Because you can't simply separate the mediums, which portray the characters.
Actually, uh, yeah, you can.
Blade, for example, is a wholly different take on the material than its comic source, and yet they're both wholly valid interpretations -- just as last year's
Transformers wasn't hurt in any way by Optimus Prime being a Peterbilt truck instead a cab-over.
Just because
The Dark Knight didn't translate, beat-for-beat, your favorite comic stories and origins, doesn't make it any less of a movie. Try criticizing the movie based on what it
was.
No, I do agree that some of the artistic changes for good or bad can be done right. I didn't mind Optimus Prime being whatever he was. He looked like Optimus. Same with the flames. I did have a major point in that him and Megatron were brothers and I did have a slight problem with the entire makeover of Bumblebee.
How is Blade any different than what is in the comics? I haven't kept up with Blade in a long time (is his comic still around?) but I believed that his origin stayed pretty well to the comics.
The problem I am having with the Dark Knight is this:
What is Christopher Nolan trying to do? Is he trying to re-write Batman? Is he trying to follow more closely to the comics? Because to me, it's hard to do both without stepping on toes.
From what I understood in Batman Begins, he was trying to recreate Batman and the villains. He was trying to make them more real and to do away with the -- fantasy? I don't know how you would say it. Things like the Lazarus Pits with Ra's and the origin of Joker. But essentially, he was trying to make Batman more realistic than anything, no?
We can argue semantics and can argue about this and that but we can agree that there are certain things in Batman that stay true through each medium and each outlet for the character.
- Batman's parents are killed
- Dick Grayson/Robin/Nightwing's parents are killed.
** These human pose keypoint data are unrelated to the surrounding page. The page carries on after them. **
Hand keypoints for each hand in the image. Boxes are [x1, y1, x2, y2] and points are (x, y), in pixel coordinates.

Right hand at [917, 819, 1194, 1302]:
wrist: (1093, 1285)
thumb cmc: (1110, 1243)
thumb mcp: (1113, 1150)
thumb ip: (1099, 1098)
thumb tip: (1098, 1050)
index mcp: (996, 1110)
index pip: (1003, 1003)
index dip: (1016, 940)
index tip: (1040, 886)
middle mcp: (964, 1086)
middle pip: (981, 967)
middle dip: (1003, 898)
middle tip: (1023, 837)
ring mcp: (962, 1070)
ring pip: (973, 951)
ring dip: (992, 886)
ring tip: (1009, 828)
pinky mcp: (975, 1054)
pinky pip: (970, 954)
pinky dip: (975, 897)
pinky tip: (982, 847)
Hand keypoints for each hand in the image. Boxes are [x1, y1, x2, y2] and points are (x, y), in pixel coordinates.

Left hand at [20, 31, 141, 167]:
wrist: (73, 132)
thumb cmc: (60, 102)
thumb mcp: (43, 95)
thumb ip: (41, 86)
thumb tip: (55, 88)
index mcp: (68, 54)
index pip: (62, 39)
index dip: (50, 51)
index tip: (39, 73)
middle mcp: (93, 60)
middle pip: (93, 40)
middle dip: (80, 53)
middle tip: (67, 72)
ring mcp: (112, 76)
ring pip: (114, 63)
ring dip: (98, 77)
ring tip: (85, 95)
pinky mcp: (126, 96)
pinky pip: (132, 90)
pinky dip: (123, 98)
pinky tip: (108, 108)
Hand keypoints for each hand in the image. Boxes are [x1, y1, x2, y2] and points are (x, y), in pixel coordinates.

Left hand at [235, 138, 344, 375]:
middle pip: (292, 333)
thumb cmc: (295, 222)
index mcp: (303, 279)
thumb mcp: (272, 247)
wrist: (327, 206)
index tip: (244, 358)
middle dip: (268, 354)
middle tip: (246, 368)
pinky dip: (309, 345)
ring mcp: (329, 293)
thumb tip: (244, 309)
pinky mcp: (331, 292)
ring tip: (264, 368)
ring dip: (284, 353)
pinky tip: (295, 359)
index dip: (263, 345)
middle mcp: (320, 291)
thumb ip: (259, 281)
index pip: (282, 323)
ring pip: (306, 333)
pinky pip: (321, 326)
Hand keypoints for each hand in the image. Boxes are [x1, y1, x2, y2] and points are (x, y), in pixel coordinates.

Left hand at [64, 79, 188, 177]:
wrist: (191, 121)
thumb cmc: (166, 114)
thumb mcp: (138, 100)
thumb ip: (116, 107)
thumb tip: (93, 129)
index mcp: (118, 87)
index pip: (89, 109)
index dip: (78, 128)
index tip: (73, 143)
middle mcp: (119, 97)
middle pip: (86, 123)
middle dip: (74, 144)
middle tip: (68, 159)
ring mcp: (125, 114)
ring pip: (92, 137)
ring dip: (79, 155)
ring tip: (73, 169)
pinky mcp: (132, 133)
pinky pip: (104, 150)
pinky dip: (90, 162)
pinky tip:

Even in the horrendous reboot, Grayson's parents are killed.
- Batman creates the Joker -- Joker's origin is never explained. This I can agree upon with the movie. And I actually liked that Nolan nodded to the comics in this, that Joker gives different reasons for his being. It doesn't have to be the same stories, I just like that the fact that the Joker doesn't have an origin and that he is a pathological liar.
But what I did have a problem with, is that the Joker came out of a vacuum. I thought we would have the delight of seeing Batman (when it was first reported) create the Joker and that is why the Joker is obsessed with the Batman. It doesn't have to be a vat of chemicals. It could be anything but I wanted to see that connection between the two. It could be a botched robbery or something.
Another thing that I simply cannot remove from my mind is Harvey Dent's split personality. Nolan leaves two explainations in the air for Dent's transformation to Two - Face
1/ Dent has always had two personalities buried within himself. A split between good and bad. That personality is brought out by the Joker and by his disfiguring; that what he looks like now represents who he is.
2/ Dent just goes insane from the trauma. He never had two personalities. The loss of Rachel and the disfiguring adds to this trauma and his personality fractures.
Which one of these is the correct one?
Nolan seems to be leaning toward re-creating a new Batman universe devoid of comics except in name only with the re-imaging of Gordon (family), the origins of Dent (which I found actually more plausable), Joker, and Ra's.
I also kept thinking Ramerez was Montoya for some odd reason.
So my question is, what is Nolan doing with the Batman movies?